### Your objective
Count the lines in the items below that contain the string "label". Case counts. Reply with the number alone.
......
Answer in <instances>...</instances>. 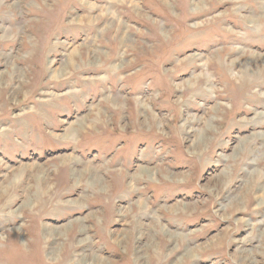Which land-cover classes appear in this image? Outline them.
Listing matches in <instances>:
<instances>
[{
    "label": "rangeland",
    "instance_id": "rangeland-1",
    "mask_svg": "<svg viewBox=\"0 0 264 264\" xmlns=\"http://www.w3.org/2000/svg\"><path fill=\"white\" fill-rule=\"evenodd\" d=\"M238 2L0 0V264H264V0Z\"/></svg>",
    "mask_w": 264,
    "mask_h": 264
},
{
    "label": "bare ground",
    "instance_id": "bare-ground-1",
    "mask_svg": "<svg viewBox=\"0 0 264 264\" xmlns=\"http://www.w3.org/2000/svg\"><path fill=\"white\" fill-rule=\"evenodd\" d=\"M227 2H229L230 4H234V3H237V4H240L239 2H238V0H227ZM262 9H263V12H262V15H264V7H262ZM245 18H247V19H249L250 21H251V23L252 22H254V20H255V22L256 23H258V21H259V18L256 16V15H254V14H249L248 16H245ZM124 38H125V36H124ZM124 38H123V40H124ZM71 56V55H70ZM65 67V66H64ZM64 67H60L61 69L59 70V71H62V72H64L63 70H65V68ZM57 71V70H56ZM206 72V71H205ZM208 72V71H207ZM64 74V73H63ZM62 74V75H63ZM202 74H203V72H202ZM201 74V75H202ZM200 76V75H199ZM202 80V79H201ZM143 101V100H142ZM211 122V121H210ZM208 124H209V126H210V123L208 122ZM203 125V124H202ZM205 126V125H204ZM206 128V127H205ZM204 131V130H203ZM200 136H202V135H200ZM206 136V135H205ZM197 146H199V145H197ZM198 149V148H197ZM77 157V156H76ZM76 157H73L74 159H75V161L77 162V163H79V164H83L79 159H78V157L76 158ZM67 159V158H66ZM77 166V165H76ZM78 167V166H77ZM93 169H95V170H97L96 168H94L93 167ZM151 170L152 169H148V171L149 172H151ZM93 176L94 177H99V180L102 182V179H100V176L98 175V173H93ZM16 177V176H15ZM217 179V178H216ZM215 179V180H216ZM212 181H213V179H211ZM214 180V181H215ZM219 180H220V178H218L217 180H216V182L218 183L219 182ZM5 187V186H4ZM7 190V189H6ZM10 190V189H9ZM4 193H5V190H4ZM237 193V192H236ZM236 198H238V197H236ZM233 199V198H232ZM234 201V200H233ZM73 202H79L78 200H73ZM26 204H28L27 202H24V204L23 205H26ZM138 204H139V206L140 207H142V209H146L147 211H148V206H146L145 204H144V201L141 199V201H139L138 202ZM146 213V212H145ZM87 218V217H86ZM138 222V228H139V230L141 229L142 230V227H144V224L141 222V221H137ZM66 229V228H65ZM60 230H61V228H56V230L55 229H52V227L51 228H47L46 227V231L47 232H49L50 233V236H51V234L53 235V232H60ZM62 231H64V229H62ZM143 232V231H142ZM62 233V232H61ZM142 236H143V234H142ZM56 248V247H55ZM54 251H56V249H54ZM86 256V255H85ZM78 257V256H77ZM80 257V256H79ZM78 257V258H79ZM82 257V256H81ZM78 258H77V260H78ZM87 258V257H86ZM81 259V258H80ZM98 259V258H97ZM75 260V259H74ZM83 260V259H82ZM76 264H78L77 262H76Z\"/></svg>",
    "mask_w": 264,
    "mask_h": 264
},
{
    "label": "crops",
    "instance_id": "crops-1",
    "mask_svg": "<svg viewBox=\"0 0 264 264\" xmlns=\"http://www.w3.org/2000/svg\"><path fill=\"white\" fill-rule=\"evenodd\" d=\"M90 165L91 164H88L87 165V170L85 171V172H90V174H91V184L92 185H94V184H97V183H100L101 181L99 180V177H94L93 176V166L91 165V167H90ZM28 166H30V165H28ZM34 166H36V165H33L32 166V168L34 167ZM89 168H90V171H89ZM81 171H77V173H79V174H81L80 173ZM37 175V174H36ZM221 175H222V173H221ZM221 175H220V177H218V178H220L221 179ZM100 179H102L101 177H100ZM74 204H79L80 202H73ZM87 216H90V214L89 215H87ZM88 218H86V219H84L83 221L80 219V221H82V223H84L85 222V220H87Z\"/></svg>",
    "mask_w": 264,
    "mask_h": 264
}]
</instances>
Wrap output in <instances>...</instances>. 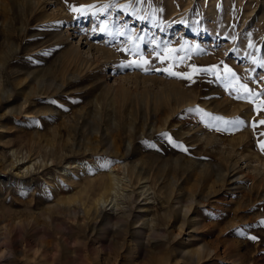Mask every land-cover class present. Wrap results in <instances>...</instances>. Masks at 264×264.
<instances>
[{
    "label": "rangeland",
    "instance_id": "1",
    "mask_svg": "<svg viewBox=\"0 0 264 264\" xmlns=\"http://www.w3.org/2000/svg\"><path fill=\"white\" fill-rule=\"evenodd\" d=\"M39 6L0 0V264H264V0Z\"/></svg>",
    "mask_w": 264,
    "mask_h": 264
},
{
    "label": "bare ground",
    "instance_id": "2",
    "mask_svg": "<svg viewBox=\"0 0 264 264\" xmlns=\"http://www.w3.org/2000/svg\"><path fill=\"white\" fill-rule=\"evenodd\" d=\"M39 2H40V0H31V4L35 7V8H37V9H39ZM85 45L87 46V48H88V50H90L93 46H91V45H89L87 42L85 43ZM93 49H95L96 51H100L101 50V47L99 48V47H93ZM87 50V51H88ZM79 51V49L78 48H75V52L77 53ZM55 86H56V88L57 89H60V88H63L62 86H60V85H56L55 84ZM110 89H112V88H110ZM17 163V162H16ZM28 166H32V165H28ZM28 166L26 167V169H28ZM256 170V169H255ZM96 180V179H95ZM94 181V179L92 178L91 179V181L90 182H93ZM115 180L113 179V182H114ZM97 189L99 190V191H105V192H110V191H112V190H114V183L112 184V179H106L104 176H102V177H99V178H97ZM117 184H118V182H117ZM116 183H115V185H117ZM117 193V192H116ZM103 194H101L99 197H98V199H93V206L97 209L98 207H99V205H100V203H104V200H103ZM88 199H89V197H87ZM88 199H86V200H88ZM88 202V201H87ZM68 205V207H64V209H66V210H70V208H69V205H71L70 204V202H69V204H67ZM100 209V208H99ZM71 211V210H70ZM101 212V211H100Z\"/></svg>",
    "mask_w": 264,
    "mask_h": 264
},
{
    "label": "snow or ice",
    "instance_id": "3",
    "mask_svg": "<svg viewBox=\"0 0 264 264\" xmlns=\"http://www.w3.org/2000/svg\"><path fill=\"white\" fill-rule=\"evenodd\" d=\"M228 71H229L233 76H235V73H232V72H231V69H228ZM261 123H264V121H262ZM262 135H264V134H262ZM253 239H255V237H253Z\"/></svg>",
    "mask_w": 264,
    "mask_h": 264
}]
</instances>
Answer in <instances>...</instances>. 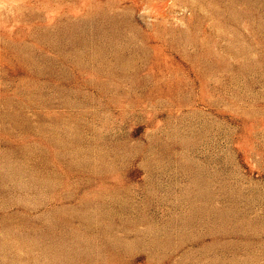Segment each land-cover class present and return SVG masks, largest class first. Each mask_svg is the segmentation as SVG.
<instances>
[{
	"label": "rangeland",
	"instance_id": "rangeland-1",
	"mask_svg": "<svg viewBox=\"0 0 264 264\" xmlns=\"http://www.w3.org/2000/svg\"><path fill=\"white\" fill-rule=\"evenodd\" d=\"M0 264H264V0H0Z\"/></svg>",
	"mask_w": 264,
	"mask_h": 264
}]
</instances>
......
### Solution to the exercise
7